Quando le ombre sono più delle luci qualcosa non va. Non fa eccezione il nuovo documento sulla governance farmaceutica (qui il testo), approntato in questi giorni dallo staff del ministro della Salute, Giulia Grillo. Sedici pagine per ridisegnare il perimetro della sanità italiana, tra le macchine pubbliche più elaborate e complesse al mondo, con un costo annuo di poco inferiore ai 150 miliardi di euro. Qualcosa però sembra non quadrare, altrimenti non si spiegherebbe la reazione delle imprese del farmaco, che hanno prontamente bocciato alcune delle proposte chiave contenute nel documento.

A cominciare da quel taglio di due miliardi alla spesa in farmaci. L’esecutivo gialloverde punta infatti a snellire la giungla di farmaci di cui si rifornisce il Servizio sanitario e indicati nel Prontuario nazionale. Ma questo alle aziende piace poco perché vuol dire rivedere gli attuali volumi di produzione ma anche gli investimenti pianificati. Dall’altra, secondo il principio di equivalenza si punta all’applicazione dello stesso prezzo di rimborso a farmaci terapeuticamente equivalenti. E nemmeno questa misura appare gradita all’industria del farmaco.

Formiche.net ne ha voluto sapere di più con Stefano da Empoli, economista e presidente di I-Com, l’Istituto per la Competitività. Da Empoli non fa fatica a elencare tutte le incongruenze del documento per la governance farmaceutica, nonché i possibili rischi per il sistema industriale. “Partiamo da un presupposto: riformare la governance farmaceutica è un fatto lodevole perché se ne parla da anni, ma senza che alle parole siano seguiti i fatti.
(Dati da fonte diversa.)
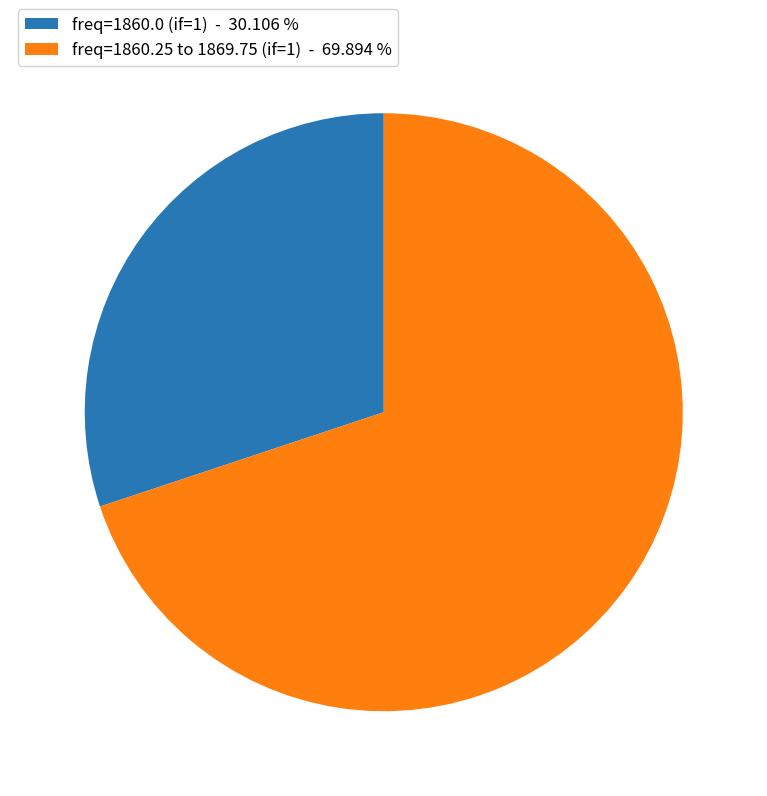

What is the ratio of the value at freq=1860.0 (if=1) - 30.106 % to the value at freq=1860.25 to 1869.75 (if=1) - 69.894 %?

0.4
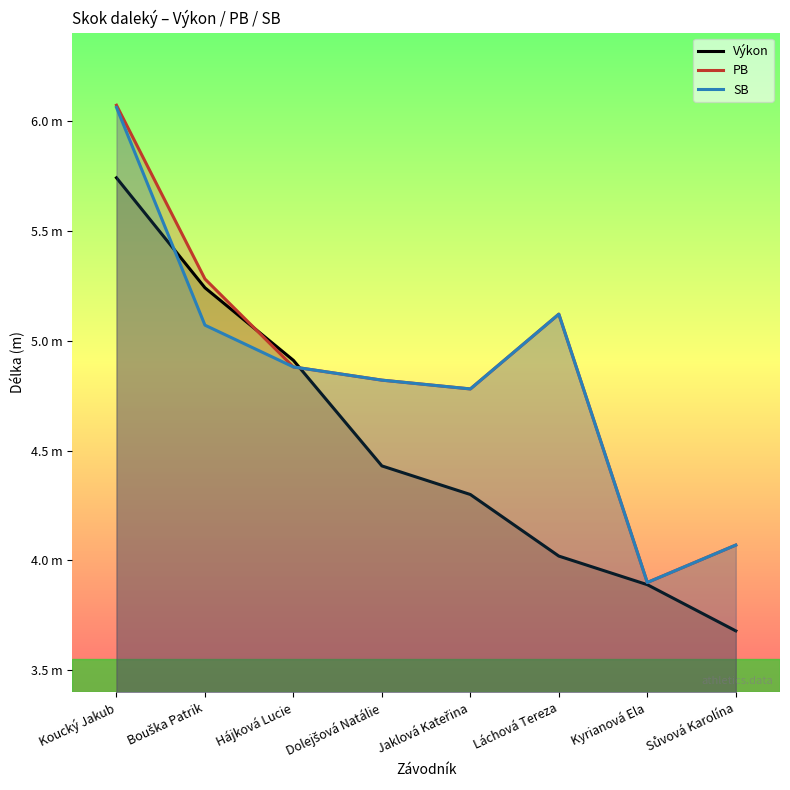

Reading right to left, what are all the values shown in this chart?

Výkon: Sůvová Karolína=3.7	Kyrianová Ela=3.9	Láchová Tereza=4.0	Jaklová Kateřina=4.3	Dolejšová Natálie=4.4	Hájková Lucie=4.9	Bouška Patrik=5.2	Koucký Jakub=5.7
PB: Sůvová Karolína=4.1	Kyrianová Ela=3.9	Láchová Tereza=5.1	Jaklová Kateřina=4.8	Dolejšová Natálie=4.8	Hájková Lucie=4.9	Bouška Patrik=5.3	Koucký Jakub=6.1
SB: Sůvová Karolína=4.1	Kyrianová Ela=3.9	Láchová Tereza=5.1	Jaklová Kateřina=4.8	Dolejšová Natálie=4.8	Hájková Lucie=4.9	Bouška Patrik=5.1	Koucký Jakub=6.1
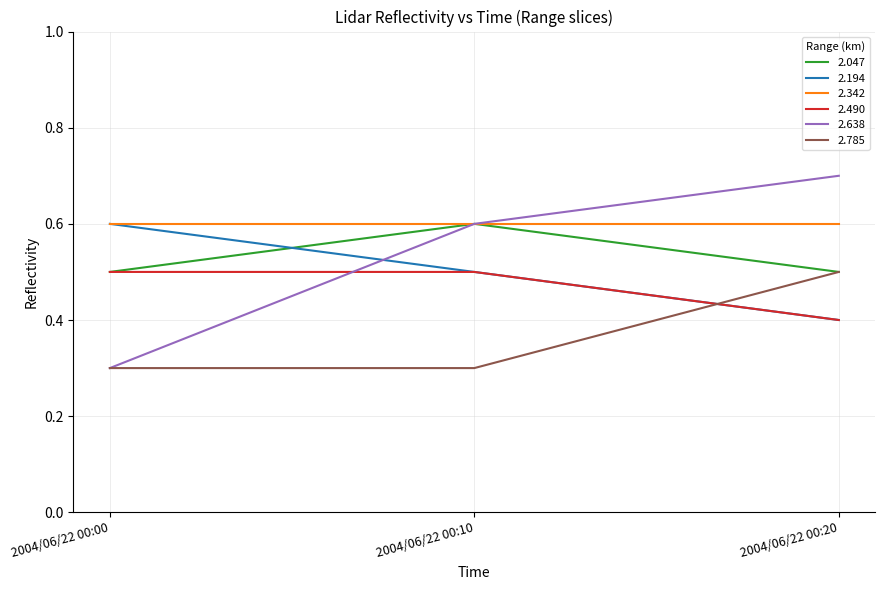

What is the average value of the 2.194 series?

0.5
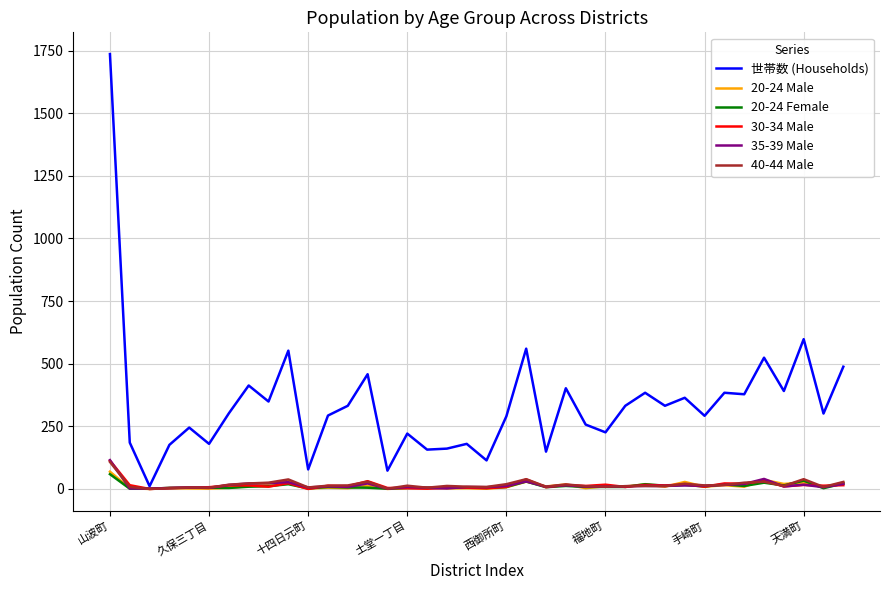

Count the number of data series in this chart.

6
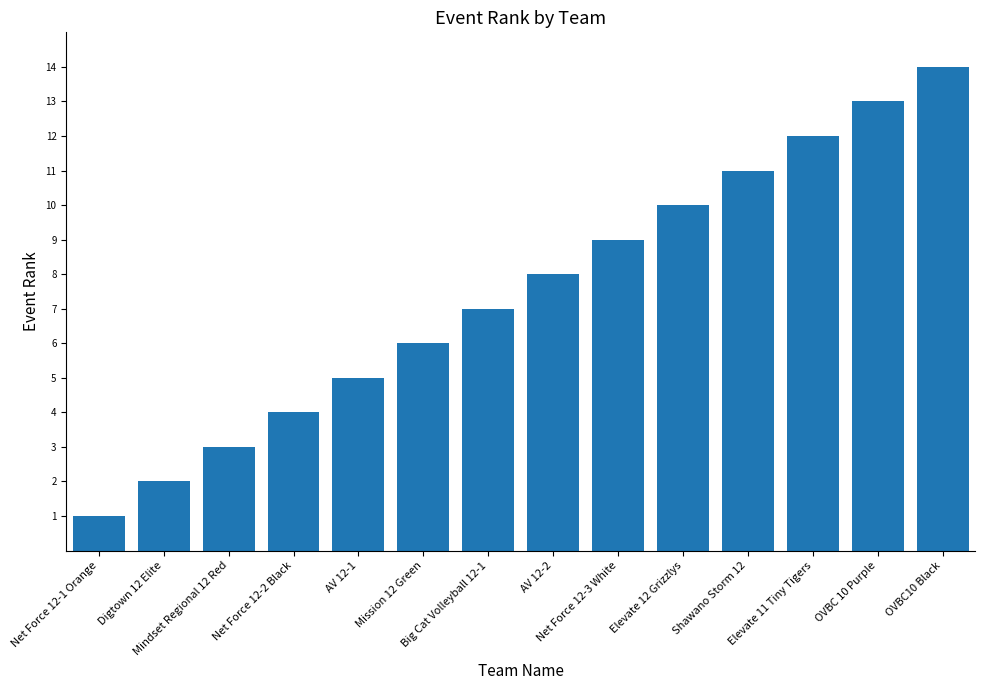

True or false: the data shows 1 at Digtown 12 Elite.

False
Il proposito della riforma, dunque, è giusto”, premette da Empoli.

“Tuttavia ci sono alcuni punti che mi lasciano un po’ perplesso. A cominciare da una questione di metodo. Per esempio mi sarei aspettato, visto che si tratta di un documento di indubbia rilevanza, un maggior coinvolgimento degli stakeholder, in primis delle associazioni dei pazienti e delle imprese. In altre situazioni si sarebbe istituito un tavolo di confronto mentre in questo caso mi pare che il processo sia stato, per così dire, poco partecipato”. Il primo errore è dunque di forma, ma non per questo non ha la sua importanza. Approntare un testo di indubbia rilevanza per uno dei settori più tonici dell’economia senza aver consultato chi questo settore lo rappresenta.

L’analisi di da Empoli non si esaurisce qui. “Entrando nel merito, trovo questo documento parziale e in alcuni punti vago. Ad esempio non c’è nulla in merito all’impatto delle nuove tecnologie sul servizio sanitario nazionale. Inoltre non sarei partito dal tema dell’equivalenza, certamente rilevante ma non tanto da occupare le prime 4 pagine di un documento di questo tipo. E ancora il tema del payback, molto importante per il settore ma che qui ha un ruolo piuttosto marginale. E poi manca qualsiasi riferimento al tema dell’Health Technology Assessment di cui si sta discutendo a livello europeo. Insomma, troppe lacune”.

Ma il vero Tallone d’Achille sono i tagli alla spesa in farmaci. Lo Stato vorrebbe risparmiare ma, primo, come la mettiamo con le imprese? E che farne dei risparmi? “Premesso che sono scettico sul fatto che si riescano a tagliare in questo modo due miliardi di spesa farmaceutica convenzionata, il punto non è questo bensì che i soldi eventualmente risparmiati su farmaci non più protetti da brevetto siano investiti per favorire l’accesso alle cure innovative da parte dei cittadini di tutto il Paese. Senza differenze tra una regione e l’altra. Così potrebbe avere un senso. Tenuto conto di tutti questi elementi, il documento non appare particolarmente attento alle esigenze dell’industria, anche se non mancano spunti interessanti sui quali però occorrerebbe andare più in profondità. Mi riferisco, ad esempio, a quelli sulla semplificazione delle procedure e sulla valutazione dell’innovatività”.

Troppi buchi per fare a meno di un vero confronto aziende-governo-associazioni di pazienti. “Che ci sia un confronto alla fine? Bella domanda, lo stesso ministro Grillo lo ha evocato. Mi auguro proprio di sì e che non riguardi solamente alcuni punti contenuti nel documento ma che verta, più in generale, sulla sua architettura complessiva”.